Data extracts —
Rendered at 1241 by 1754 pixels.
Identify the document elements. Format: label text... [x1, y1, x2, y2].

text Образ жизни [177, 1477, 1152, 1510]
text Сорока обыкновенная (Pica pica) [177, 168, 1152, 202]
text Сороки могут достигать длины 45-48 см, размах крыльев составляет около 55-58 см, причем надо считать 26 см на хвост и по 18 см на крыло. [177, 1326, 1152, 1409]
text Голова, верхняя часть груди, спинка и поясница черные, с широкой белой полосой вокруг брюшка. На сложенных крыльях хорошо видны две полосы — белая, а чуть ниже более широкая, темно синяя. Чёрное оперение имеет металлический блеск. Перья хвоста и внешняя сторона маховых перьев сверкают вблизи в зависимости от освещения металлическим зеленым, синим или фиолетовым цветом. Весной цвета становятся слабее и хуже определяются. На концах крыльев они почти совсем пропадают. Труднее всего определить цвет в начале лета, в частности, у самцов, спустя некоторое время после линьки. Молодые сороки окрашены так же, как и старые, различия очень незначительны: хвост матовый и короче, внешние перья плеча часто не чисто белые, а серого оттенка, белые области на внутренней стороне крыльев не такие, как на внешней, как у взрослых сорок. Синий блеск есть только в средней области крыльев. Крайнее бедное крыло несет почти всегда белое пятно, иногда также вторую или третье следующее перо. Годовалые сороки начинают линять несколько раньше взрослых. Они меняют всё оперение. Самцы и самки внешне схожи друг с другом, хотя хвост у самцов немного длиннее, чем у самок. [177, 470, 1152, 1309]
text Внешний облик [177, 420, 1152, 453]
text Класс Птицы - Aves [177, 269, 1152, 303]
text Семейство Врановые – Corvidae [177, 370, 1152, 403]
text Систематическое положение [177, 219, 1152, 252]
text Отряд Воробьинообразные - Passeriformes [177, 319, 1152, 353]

Aim of the exercise — Copy out the data exactly as it stands, leaving nothing out.

The completed task —
Rendered at 1241 by 1754 pixels.
Identify the document elements. Format: label text... [x1, y1, x2, y2].

text Образ жизни [177, 1477, 1152, 1510]
text Сорока обыкновенная (Pica pica) [177, 168, 1152, 202]
text Сороки могут достигать длины 45-48 см, размах крыльев составляет около 55-58 см, причем надо считать 26 см на хвост и по 18 см на крыло. [177, 1326, 1152, 1409]
text Голова, верхняя часть груди, спинка и поясница черные, с широкой белой полосой вокруг брюшка. На сложенных крыльях хорошо видны две полосы — белая, а чуть ниже более широкая, темно синяя. Чёрное оперение имеет металлический блеск. Перья хвоста и внешняя сторона маховых перьев сверкают вблизи в зависимости от освещения металлическим зеленым, синим или фиолетовым цветом. Весной цвета становятся слабее и хуже определяются. На концах крыльев они почти совсем пропадают. Труднее всего определить цвет в начале лета, в частности, у самцов, спустя некоторое время после линьки. Молодые сороки окрашены так же, как и старые, различия очень незначительны: хвост матовый и короче, внешние перья плеча часто не чисто белые, а серого оттенка, белые области на внутренней стороне крыльев не такие, как на внешней, как у взрослых сорок. Синий блеск есть только в средней области крыльев. Крайнее бедное крыло несет почти всегда белое пятно, иногда также вторую или третье следующее перо. Годовалые сороки начинают линять несколько раньше взрослых. Они меняют всё оперение. Самцы и самки внешне схожи друг с другом, хотя хвост у самцов немного длиннее, чем у самок. [177, 470, 1152, 1309]
text Внешний облик [177, 420, 1152, 453]
text Класс Птицы - Aves [177, 269, 1152, 303]
text Семейство Врановые – Corvidae [177, 370, 1152, 403]
text Систематическое положение [177, 219, 1152, 252]
text Отряд Воробьинообразные - Passeriformes [177, 319, 1152, 353]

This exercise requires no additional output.